The risk of tuberculosis is greatest soon after infection, but Mycobacterium tuberculosis can remain in the body latently, and individuals can develop disease in the future, sometimes years later. However, there is uncertainty about how often reactivation of latent tuberculosis infection (LTBI) occurs. We searched eight databases (inception to June 25, 2019) to identify studies that quantified tuberculosis reactivation rates occurring more than 2 years after infection (late reactivation), with a focus on identifying untreated study cohorts with defined timing of LTBI acquisition (PROSPERO registered: CRD42017070594). We included 110 studies, divided into four methodological groups. Group 1 included studies that documented late reactivation rates from conversion (n=14) and group 2 documented late reactivation rates in LTBI cohorts from exposure (n=11). Group 3 included 86 studies in LTBI cohorts with an unknown exposure history, and group 4 included seven ecological studies. Since antibiotics have been used to treat tuberculosis, only 11 studies have documented late reactivation rates in infected, untreated cohorts from either conversion (group 1) or exposure (group 2); six of these studies lasted at least 4 years and none lasted longer than 10 years. These studies found that tuberculosis rates declined over time, reaching approximately 200 cases per 100 000 person-years or less by the fifth year, and possibly declining further after 5 years but interpretation was limited by decreasing or unspecified cohort sizes. In cohorts with latent tuberculosis and an unknown exposure history (group 3), tuberculosis rates were generally lower than those seen in groups 1 and 2, and beyond 10 years after screening, rates had declined to less than 100 per 100 000 person-years. Reinfection risks limit interpretation in all studies and the effect of age is unclear.

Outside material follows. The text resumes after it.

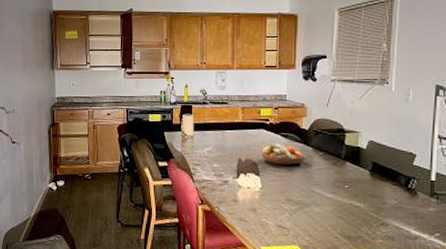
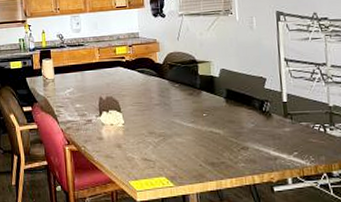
fruit bowl: present [261,143,306,166] -> none [120,79,163,100]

Late reactivation rates are commonly estimated or modelled to prioritise tuberculosis control strategies towards tubuculosis elimination, but significant gaps remain in our understanding that must be acknowledged; the relative importance of late reactivation versus early progression to the global burden of tuberculosis remains unknown.

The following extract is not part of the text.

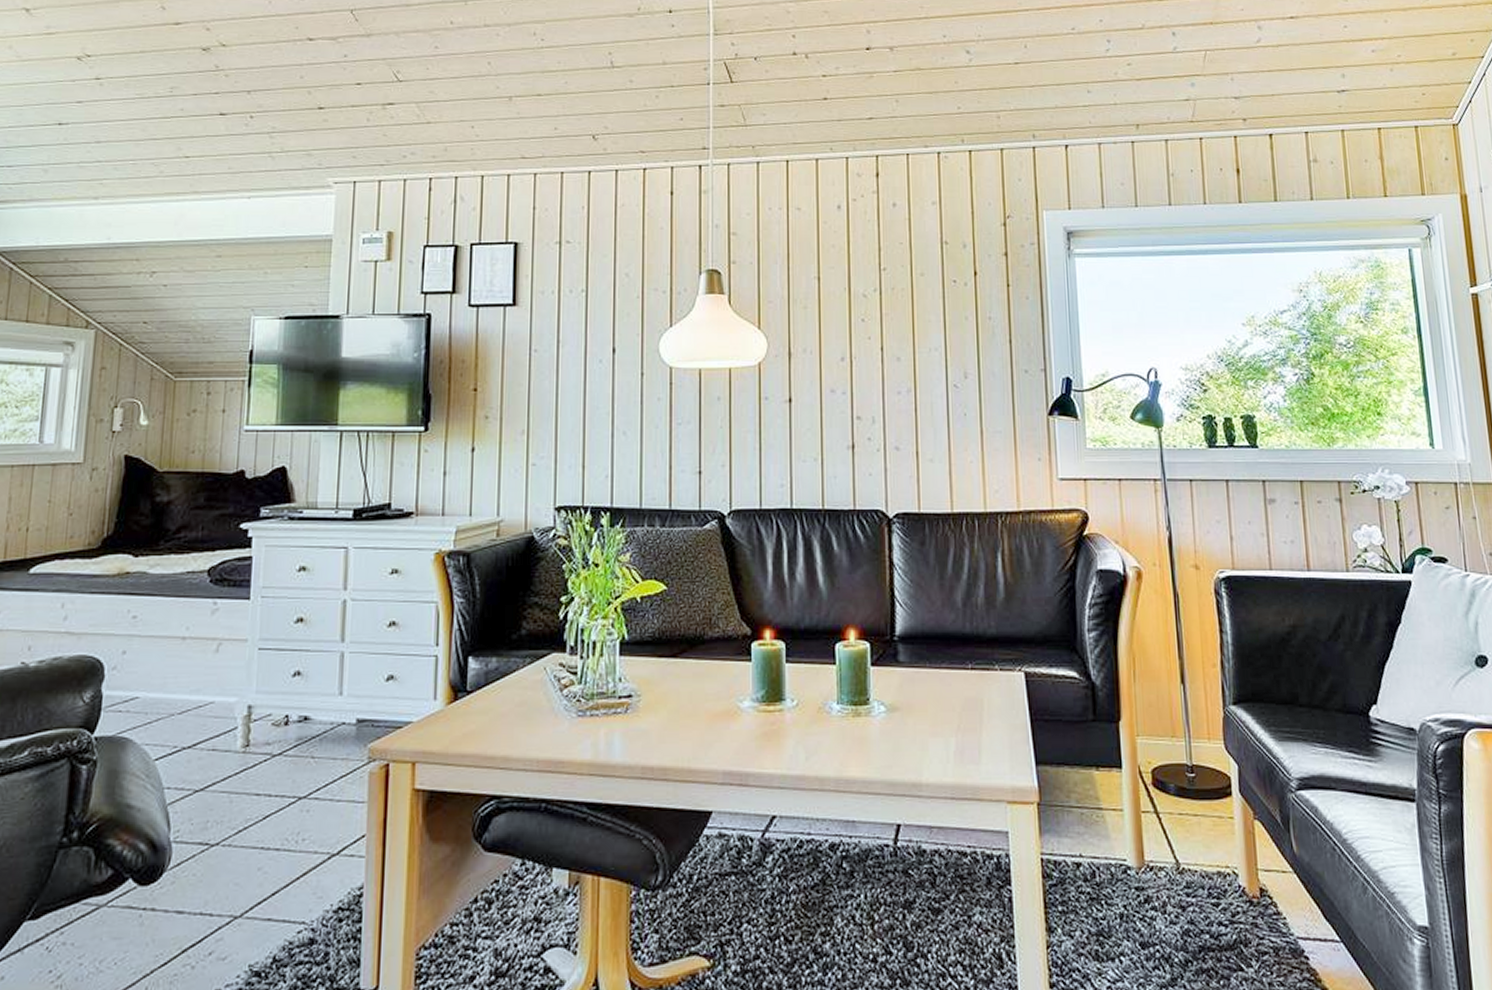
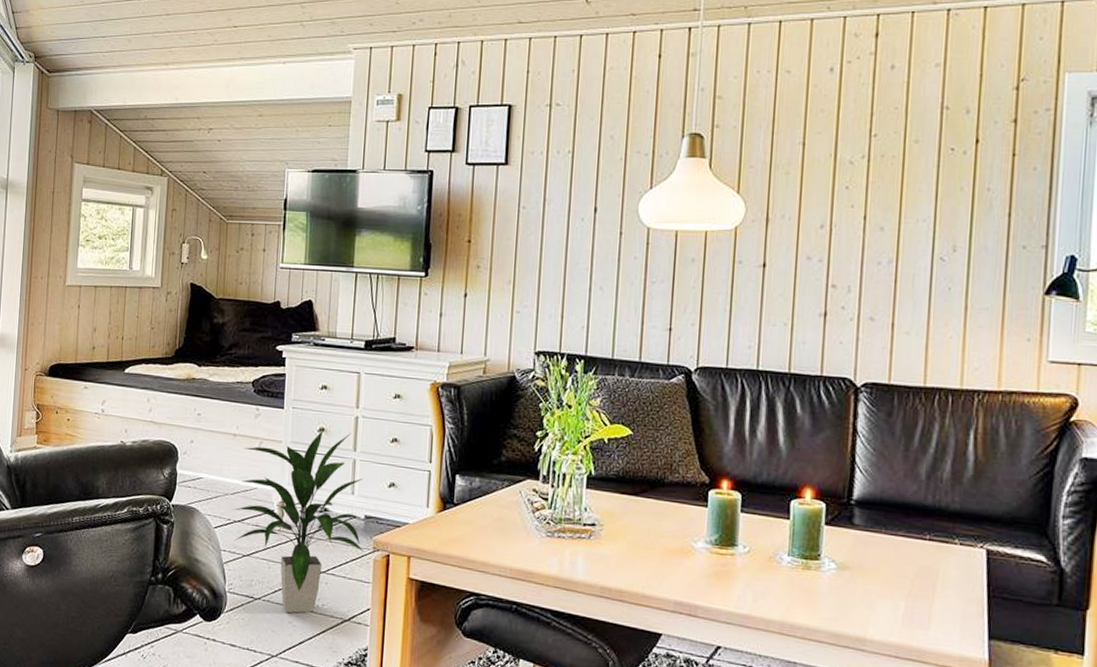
indoor plant: none [181,618,357,858] -> present [233,428,364,613]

结核分枝杆菌感染后不久,结核病的风险最大,但结核分枝杆菌可能潜伏在体内,个体可能在未来患病,有时甚至在感染多年后。然而,潜伏性结核感染(LTBI)再激活的频率尚不确定。我们检索了 8 个数据库(从建库至 2019 年 6 月 25 日),以确定定量研究 LTBI 感染后 2 年以上(晚期再激活)结核分枝杆菌再激活率的研究,重点是确定具有 LTBI 获得明确时间的未治疗研究队列(PROSPERO 注册号:CRD42017070594)。我们纳入了 110 项研究,分为 4 个方法学组。第 1 组包括通过转化(n=14)记录晚期再激活率的研究,第 2 组包括通过 LTBI 队列的暴露(n=11)记录晚期再激活率的研究。第 3 组包括 86 项 LTBI 队列的研究,这些研究的暴露史未知,第 4 组包括 7 项生态学研究。由于抗生素已被用于治疗结核病,只有 11 项研究记录了从转化(第 1 组)或暴露(第 2 组)中未经治疗的感染队列的晚期再激活率;其中 6 项研究的持续时间至少为 4 年,没有一项研究的持续时间超过 10 年。这些研究发现,结核病的发病率随着时间的推移而下降,在第 5 年时,每 100000 人年约有 200 例病例,在第 5 年之后可能会进一步下降,但由于队列规模减少或未指定,解释受到限制。在潜伏性结核病和暴露史未知的队列(第 3 组)中,结核病的发病率通常低于第 1 组和第 2 组,在筛查后 10 年以上,发病率已降至每 100000 人年 100 例以下。在所有研究中,再感染风险限制了对研究结果的解释,年龄的影响尚不清楚。晚期再激活率通常用于估计或建模,以确定结核病控制策略的优先次序,以实现结核病消除,但我们对这方面的理解仍存在重大差距,必须加以承认;晚期再激活与向结核病全球负担进展的相对重要性仍不清楚。